╭─ LIGNES FOURNIES

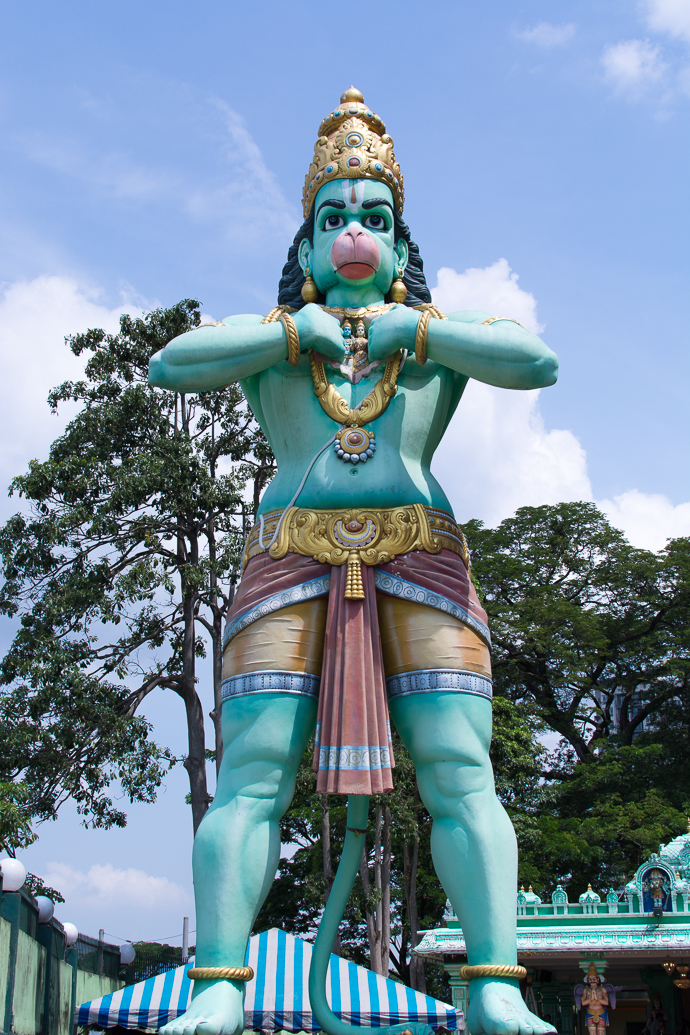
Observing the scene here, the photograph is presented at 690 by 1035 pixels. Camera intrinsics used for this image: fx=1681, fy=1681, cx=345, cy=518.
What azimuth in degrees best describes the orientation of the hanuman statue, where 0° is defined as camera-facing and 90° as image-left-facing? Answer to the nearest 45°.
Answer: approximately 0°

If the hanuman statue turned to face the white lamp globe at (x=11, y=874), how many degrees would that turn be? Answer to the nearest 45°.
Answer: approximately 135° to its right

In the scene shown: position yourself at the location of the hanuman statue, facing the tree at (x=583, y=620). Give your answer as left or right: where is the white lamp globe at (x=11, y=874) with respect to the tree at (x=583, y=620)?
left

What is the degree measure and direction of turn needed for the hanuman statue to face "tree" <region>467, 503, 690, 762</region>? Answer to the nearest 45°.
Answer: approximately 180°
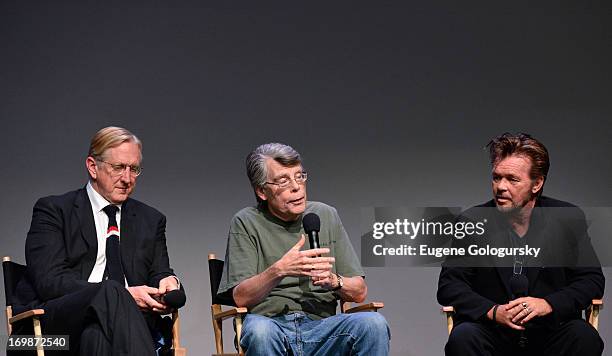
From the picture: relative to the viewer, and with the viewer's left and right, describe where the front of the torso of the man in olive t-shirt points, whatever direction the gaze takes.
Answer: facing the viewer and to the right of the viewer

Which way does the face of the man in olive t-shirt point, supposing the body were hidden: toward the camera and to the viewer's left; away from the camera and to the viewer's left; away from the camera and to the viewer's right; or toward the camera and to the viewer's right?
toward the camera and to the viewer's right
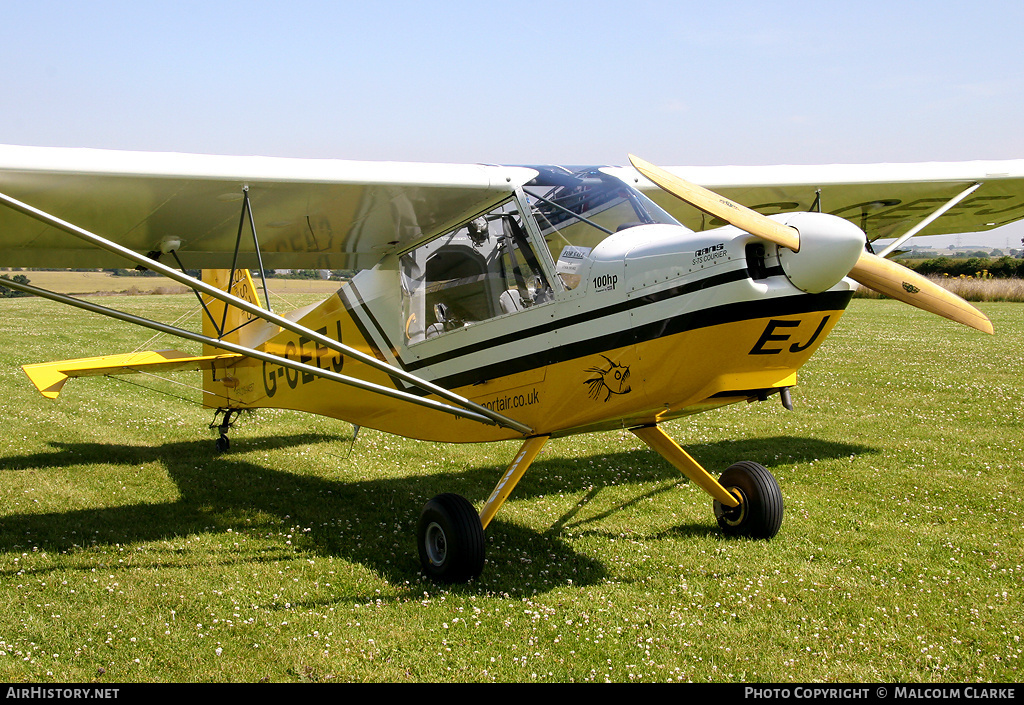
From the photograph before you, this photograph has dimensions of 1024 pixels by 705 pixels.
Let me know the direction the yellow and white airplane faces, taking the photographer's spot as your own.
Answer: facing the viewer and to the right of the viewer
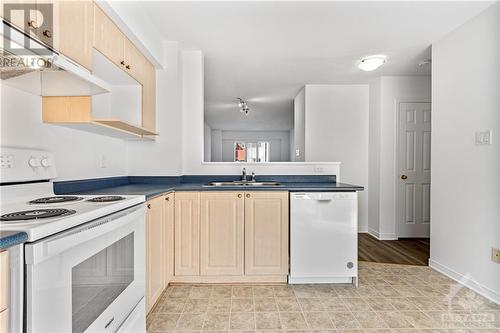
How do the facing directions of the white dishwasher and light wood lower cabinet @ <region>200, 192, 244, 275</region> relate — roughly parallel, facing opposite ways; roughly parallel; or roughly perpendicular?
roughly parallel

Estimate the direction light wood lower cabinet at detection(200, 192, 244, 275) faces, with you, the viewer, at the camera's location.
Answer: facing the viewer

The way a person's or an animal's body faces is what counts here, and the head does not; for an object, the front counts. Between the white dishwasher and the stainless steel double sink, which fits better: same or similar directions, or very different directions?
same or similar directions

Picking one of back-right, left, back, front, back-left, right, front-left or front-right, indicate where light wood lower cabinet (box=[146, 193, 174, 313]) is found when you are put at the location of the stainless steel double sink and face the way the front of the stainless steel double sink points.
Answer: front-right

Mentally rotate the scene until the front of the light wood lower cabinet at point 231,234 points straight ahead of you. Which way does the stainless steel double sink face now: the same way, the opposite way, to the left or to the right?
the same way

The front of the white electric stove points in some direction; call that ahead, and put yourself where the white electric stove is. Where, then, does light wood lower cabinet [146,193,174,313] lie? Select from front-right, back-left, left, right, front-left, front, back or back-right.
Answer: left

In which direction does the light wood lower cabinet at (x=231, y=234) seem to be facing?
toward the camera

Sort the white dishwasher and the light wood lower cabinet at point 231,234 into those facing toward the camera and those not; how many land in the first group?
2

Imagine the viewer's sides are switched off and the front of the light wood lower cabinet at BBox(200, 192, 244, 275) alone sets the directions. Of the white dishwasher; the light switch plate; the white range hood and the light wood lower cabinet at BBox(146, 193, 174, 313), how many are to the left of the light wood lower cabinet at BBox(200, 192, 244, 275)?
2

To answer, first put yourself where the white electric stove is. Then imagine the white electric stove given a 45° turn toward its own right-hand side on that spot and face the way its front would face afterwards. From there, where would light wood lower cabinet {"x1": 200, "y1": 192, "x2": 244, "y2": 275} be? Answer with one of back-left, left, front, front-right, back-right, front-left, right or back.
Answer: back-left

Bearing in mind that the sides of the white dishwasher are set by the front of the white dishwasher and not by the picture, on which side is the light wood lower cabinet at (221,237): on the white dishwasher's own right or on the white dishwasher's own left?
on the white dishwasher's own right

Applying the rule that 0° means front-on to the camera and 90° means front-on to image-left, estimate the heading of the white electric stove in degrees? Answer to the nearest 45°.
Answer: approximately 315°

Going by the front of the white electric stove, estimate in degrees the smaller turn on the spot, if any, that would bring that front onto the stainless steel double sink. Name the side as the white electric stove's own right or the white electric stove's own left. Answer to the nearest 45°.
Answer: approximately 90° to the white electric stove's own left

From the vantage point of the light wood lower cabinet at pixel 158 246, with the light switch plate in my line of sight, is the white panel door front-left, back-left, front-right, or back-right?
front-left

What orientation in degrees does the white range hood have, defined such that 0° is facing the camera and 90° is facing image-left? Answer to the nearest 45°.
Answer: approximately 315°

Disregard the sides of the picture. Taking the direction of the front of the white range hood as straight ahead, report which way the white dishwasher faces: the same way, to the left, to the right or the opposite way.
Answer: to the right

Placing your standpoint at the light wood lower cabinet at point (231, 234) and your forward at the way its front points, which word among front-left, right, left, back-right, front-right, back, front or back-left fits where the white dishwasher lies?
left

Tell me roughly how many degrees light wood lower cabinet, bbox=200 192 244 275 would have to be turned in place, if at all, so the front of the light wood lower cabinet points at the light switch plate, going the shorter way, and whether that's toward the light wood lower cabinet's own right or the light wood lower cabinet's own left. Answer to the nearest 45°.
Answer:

╰─

◆ CONSIGNE
Réécrivez les lignes qui vont de celle contenant "Applying the rule" jusqu'à la dernière ligne incluse, en substituant "white cooker hood" à "white range hood" et en laissant tout le reste identique.

◆ RÉPONSE
Applying the rule that 0° means front-on to the camera and 90° means front-on to image-left, estimate the heading of the white electric stove in degrees? Answer to the nearest 45°.
Answer: approximately 315°

Going by the front of the white electric stove, estimate in degrees the smaller turn on the spot, if any, that would bring that front onto the stainless steel double sink. Name the side as the white electric stove's own right or the white electric stove's own left. Answer to the nearest 45°.
Answer: approximately 90° to the white electric stove's own left

From the vantage point of the light wood lower cabinet at pixel 158 246, with the light switch plate in my line of sight, is the white panel door front-left, back-left, front-right, or back-right?
front-left

What orientation in degrees does the white cooker hood have, defined such that 0° is facing the camera and 90° is facing image-left? Answer to the nearest 45°.
Answer: approximately 315°

Disregard the sides of the picture. Taking the direction of the front of the white cooker hood as straight ahead, report which way the white dishwasher faces: the same way, to the left, to the right or the opposite way.
Answer: to the right

Placing your standpoint at the light wood lower cabinet at point (231, 234) and your forward at the way its front points, which word among front-left, right, left, back-right, front-right, back, front or back-left fits where the white dishwasher lies?
left

Tell me roughly how many degrees light wood lower cabinet, bbox=200 192 244 275 would have to be turned in place, if at all, so the front of the light wood lower cabinet points at the light switch plate, going the shorter way, and whether that's toward the light wood lower cabinet's own right or the light wood lower cabinet's own left. Answer to the nearest 45°.
Answer:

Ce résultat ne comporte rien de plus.